DE BOINAS, TXAPELAS, BARRETINAS, CAPIROTES Y DEMÁS ARTÍCULOS DE ESTE JAEZ.
Artilugios todos ellos cuya finalidad es colocarse en la cabeza del portador como parte de su atuendo para evitar o aliviar determinadas inclemencias atmosféricas molestas o para otros fines.
Son característicos, cada uno, del atuendo tradicional de una región y, son, por tanto, utilizados en ocasiones como símbolo de pertenencia a un grupo social determinado: pueblo, tribu, región, nacionalidad, estado o similares.
Hoy, ya no se lleva! …¿o sí?.
Como toda prenda de vestir, los que la llevan, acostumbran hacerlo de muchas y muy variadas formas. Existe la forma “elegante”, la forma “descuidada”, la forma “macarra”,… y hay una, muy peculiar, denominada, “enroscada”.
Consiste, esta última, -como su propia palabra indica- en hacerse todo uno con la cabeza, de forma tal que cerebro y artilugio forman un solo bloque.
Los hay de una sola , de dos o de más vueltas de rosca. En cada uno de ellos el objeto, se sitúa en posición progresivamente más baja, llegando incluso en algunos casos a ocultar la propia visión del sujeto que queda a oscuras con su pensamiento encerrado por el elemento correspondiente.

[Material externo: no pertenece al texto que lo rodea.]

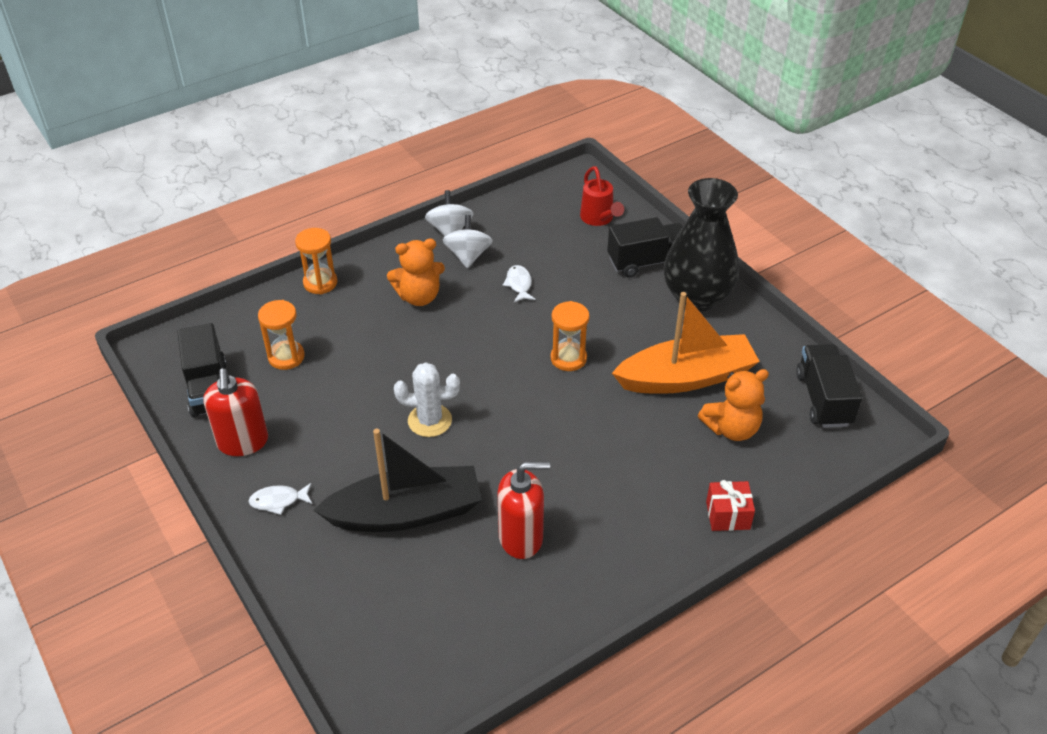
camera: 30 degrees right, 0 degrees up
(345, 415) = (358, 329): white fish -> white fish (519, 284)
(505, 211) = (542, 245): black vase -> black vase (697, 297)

Son aquellos que piensan con la boina, o mejor dicho, la boina piensa por ellos.
No pueden tener otro tipo de pensamientos que no sean los amparados bajo su “manto protector”, y no pueden, ni quieren abrirse al exterior que para ellos, ni siquiera existe. El cerebro se encuentra así calentito y confortable.
En aquellos que no llega a estar muy enroscada, los ojos aún permiten su visión; pero ésta es parcial ya que los “susodichos objetos” poseen normalmente salientes que impiden un ángulo de visión total. Su campo visual queda reducido en mayor o menor grado. Su pensamiento queda obligado por tales circunstancias y acaban viendo las realidades externas de la vida como por un “canuto”, como quien ve la naturaleza desde dentro de un túnel.
Alguien debería decir a todos ellos que –si se quiere llevar esa prenda- debe hacerse con “elegancia” y “distinción “; y “descubrirse” (darle las vueltas pertinentes en sentido contrario) ,al menos, en aquellas ocasiones que la convivencia con el resto de la gente y el protocolo de educación en el trato con las personas así lo requieren.
Y, a lo mejor, así también se den cuenta de la riqueza y variedad de matices que tienen el resto de personas y cosas, las suyas incluídas.